- _DATA SUPPLIED_:
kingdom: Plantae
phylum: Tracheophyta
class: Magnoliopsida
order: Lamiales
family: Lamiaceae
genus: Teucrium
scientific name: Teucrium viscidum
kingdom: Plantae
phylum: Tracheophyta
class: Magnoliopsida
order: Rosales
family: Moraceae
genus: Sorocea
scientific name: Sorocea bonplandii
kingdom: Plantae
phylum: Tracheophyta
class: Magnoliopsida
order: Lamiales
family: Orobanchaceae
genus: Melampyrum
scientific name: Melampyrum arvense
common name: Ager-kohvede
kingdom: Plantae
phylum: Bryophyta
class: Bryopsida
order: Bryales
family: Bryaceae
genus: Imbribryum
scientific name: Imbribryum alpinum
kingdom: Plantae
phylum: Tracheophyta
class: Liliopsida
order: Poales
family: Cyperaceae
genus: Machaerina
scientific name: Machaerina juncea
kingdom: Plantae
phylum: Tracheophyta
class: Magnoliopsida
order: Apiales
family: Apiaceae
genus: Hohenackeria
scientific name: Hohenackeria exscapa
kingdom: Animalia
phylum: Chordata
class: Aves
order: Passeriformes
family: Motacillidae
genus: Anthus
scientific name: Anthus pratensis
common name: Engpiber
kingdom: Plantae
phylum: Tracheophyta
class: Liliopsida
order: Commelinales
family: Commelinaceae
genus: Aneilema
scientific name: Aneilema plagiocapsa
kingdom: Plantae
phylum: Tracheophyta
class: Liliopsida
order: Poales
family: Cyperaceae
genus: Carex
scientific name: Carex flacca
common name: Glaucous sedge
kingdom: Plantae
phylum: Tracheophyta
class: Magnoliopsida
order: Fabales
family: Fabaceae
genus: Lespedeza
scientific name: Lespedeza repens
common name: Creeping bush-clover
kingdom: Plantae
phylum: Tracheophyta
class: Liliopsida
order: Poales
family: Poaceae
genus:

- _TASK BRIEF_: In the data above, how many lines contain the word "order"? Give only the number.

- _ANSWER IN FULL_: 11